老美接受LTBI treatment的人,不到一半完治,和duration成正比

This study shows that although acceptance of LTBI treatment is relatively high (83%), the proportion completing is low (47%). When the product of these two proportions is calculated, we see that completion was achieved by only 39% of persons who were offered LTBI treatment. The major risk factor for noncompletion was being prescribed the 9-month INH regimen. As shown in Figure 1, when the proportions completing the three most commonly prescribed regimens are compared, it can be seen that there is an inverse relationship between length of the regimen prescribed and the proportion completing treatment. The increased completion that we observed with the 4-month rifampin regimen is consistent with previous reports.[18–20] It is of interest to note that if completion of the 9-month regimen were defined as completion of at least 6 months of INH, the noncompletion rate of the 9-month regimen, 42.9%, would have been almost identical to that of the 6-month regimen, 44.8%. Thus, prescribing the longer course seems neither to greatly encourage nor discourage patients from completing 6 months of INH.

In addition to using regimens of shorter duration, another strategy for increasing completion suggested by the results of this study is targeting of populations at higher risk of failing to complete treatment. Such populations include residents in congregate settings (nursing homes, homeless shelters, jails, and prisons), injection drug users, and employees of hospitals and nursing homes. Some of these populations are recognized to include many difficult-to-reach subjects,[1] but health-care workers could be targeted by adherence programs in the workplace. Unfortunately, only 336/1994 (16.9%) of the patients receiving LTBI treatment in this study were members of these groups, so improvement in completion among these populations might not translate to a substantial overall improvement.

On the other hand, if strategies to improve completion in populations with low rates of completion cannot be implemented, focusing screening efforts on populations with better rates of completion might more efficiently use program resources. Such populations include those in contact with patients with infectious TB, persons younger than 15 years of age, and foreign-born persons during their first year in the United States/Canada. Such a strategy would have the additional advantage of targeting the group with the highest rates of TB disease of all foreign-born persons in the United States.[23–26] Moreover, specialized programs that are designed to be culturally sensitive have been shown to be successful in reaching such populations.[27]

We did not find significant differences in completion of LTBI treatment by race, sex or birth outside the United States, or between those who had received bacillus Calmette-Guérin (BCG) vaccination and those who had not, as has been reported by others.[12,14,16,17] Moreover, characteristics of the treating clinic and the patient experience at the clinic were not associated with completion. Thus, factors that have been reported to be associated with completion in single-clinic studies may not be generalizable to the United States as a whole.
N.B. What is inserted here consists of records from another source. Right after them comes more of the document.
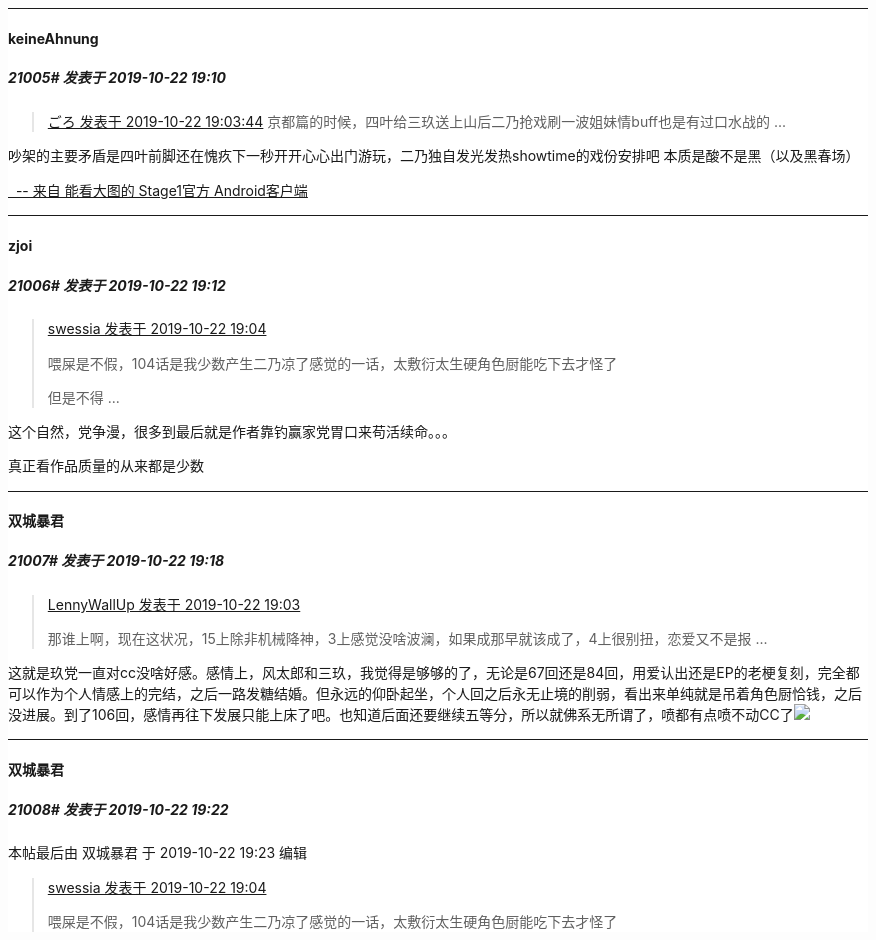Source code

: 
-----

####  keineAhnung  
##### 21005#       发表于 2019-10-22 19:10


<blockquote><a href="httphttps://bbs.saraba1st.com/2b/forum.php?mod=redirect&amp;goto=findpost&amp;pid=45277593&amp;ptid=1831320" target="_blank">ごろ 发表于 2019-10-22 19:03:44</a>
京都篇的时候，四叶给三玖送上山后二乃抢戏刷一波姐妹情buff也是有过口水战的 ...</blockquote>吵架的主要矛盾是四叶前脚还在愧疚下一秒开开心心出门游玩，二乃独自发光发热showtime的戏份安排吧
本质是酸不是黑（以及黑春场）

[  -- 来自 能看大图的 Stage1官方 Android客户端](https://www.coolapk.com/apk/140634)


-----

####  zjoi  
##### 21006#       发表于 2019-10-22 19:12


<blockquote><a href="httphttps://bbs.saraba1st.com/2b/forum.php?mod=redirect&amp;goto=findpost&amp;pid=45277598&amp;ptid=1831320" target="_blank">swessia 发表于 2019-10-22 19:04</a>

喂屎是不假，104话是我少数产生二乃凉了感觉的一话，太敷衍太生硬角色厨能吃下去才怪了


但是不得 ...</blockquote>
这个自然，党争漫，很多到最后就是作者靠钓赢家党胃口来苟活续命。。。


真正看作品质量的从来都是少数


-----

####  双城暴君  
##### 21007#       发表于 2019-10-22 19:18


<blockquote><a href="httphttps://bbs.saraba1st.com/2b/forum.php?mod=redirect&amp;goto=findpost&amp;pid=45277591&amp;ptid=1831320" target="_blank">LennyWallUp 发表于 2019-10-22 19:03</a>

那谁上啊，现在这状况，15上除非机械降神，3上感觉没啥波澜，如果成那早就该成了，4上很别扭，恋爱又不是报 ...</blockquote>
这就是玖党一直对cc没啥好感。感情上，风太郎和三玖，我觉得是够够的了，无论是67回还是84回，用爱认出还是EP的老梗复刻，完全都可以作为个人情感上的完结，之后一路发糖结婚。但永远的仰卧起坐，个人回之后永无止境的削弱，看出来单纯就是吊着角色厨恰钱，之后没进展。到了106回，感情再往下发展只能上床了吧。也知道后面还要继续五等分，所以就佛系无所谓了，喷都有点喷不动CC了<img src="https://static.saraba1st.com/image/smiley/face2017/054.png" referrerpolicy="no-referrer">


-----

####  双城暴君  
##### 21008#       发表于 2019-10-22 19:22


 本帖最后由 双城暴君 于 2019-10-22 19:23 编辑 
<blockquote><a href="httphttps://bbs.saraba1st.com/2b/forum.php?mod=redirect&amp;goto=findpost&amp;pid=45277598&amp;ptid=1831320" target="_blank">swessia 发表于 2019-10-22 19:04</a>

喂屎是不假，104话是我少数产生二乃凉了感觉的一话，太敷衍太生硬角色厨能吃下去才怪了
More than 20% of those initiating treatment stopped it within 1 month of starting; this amounts to one-third of all those who failed to complete treatment. It is possible that some of those failing to complete in the first month may have been individuals who were unwilling to refuse the offer of treatment, but who never intended to initiate it. Thus, acceptance rates may not be as encouraging as they appear. In addition, because more than one-half of those who did not complete stopped within 2 months after starting, close follow-up of patients during the first 2 months with prompt intervention to encourage completion among those stopping treatment might pay substantial dividends.

Our study has several limitations. First, not all clinics that were selected for the study agreed to participate, and clinics that did not participate differed from those that did participate. Although we were able to adjust for some of these differences in the analysis, our results may still reflect unmeasured or uncorrected bias. Second, clinics that treated fewer than 10 persons per year for LTBI were excluded. Thus, it is possible that large numbers of small clinics and practices, each treating a small number of persons each year, could represent a substantial number of LTBI diagnoses and courses of treatment that were missed by our survey. Based on our informal understanding of the relative importance assigned to LTBI treatment by primary care physicians and infectious diseases specialists, we doubt that this is the case. Third, some charts were ineligible or could not be located. Such charts might be expected to have been more likely to represent patients who declined or did not complete treatment. To the extent that this occurred, our proportions of acceptance and completion may be overestimates.

We conclude that the most important advance that could improve the effectiveness of LTBI treatment would be a regimen of shorter duration. The 4-month rifampin regimen and the 3-month regimen of daily INH plus rifampin are both shorter regimens with better completion rates, but the 4-month rifampin regimen has not had efficacy evaluated in a large prospective trial, whereas the 3-month regimen of INH plus rifampin has only been conclusively demonstrated to be effective in HIV-infected persons,[28] and is not recommended for use in the United States. Another 3-month regimen, once weekly rifapentine plus INH, has been shown to be well tolerated and lead to improved completion.[29] The efficacy of this regimen compared with the 9-month INH regimen is currently being studied by the Tuberculosis Trials Consortium.[30] If this regimen is as effective as the 9-month INH regimen, its widespread adoption might lead to substantially improved treatment completion rates and result in prevention of more cases of TB.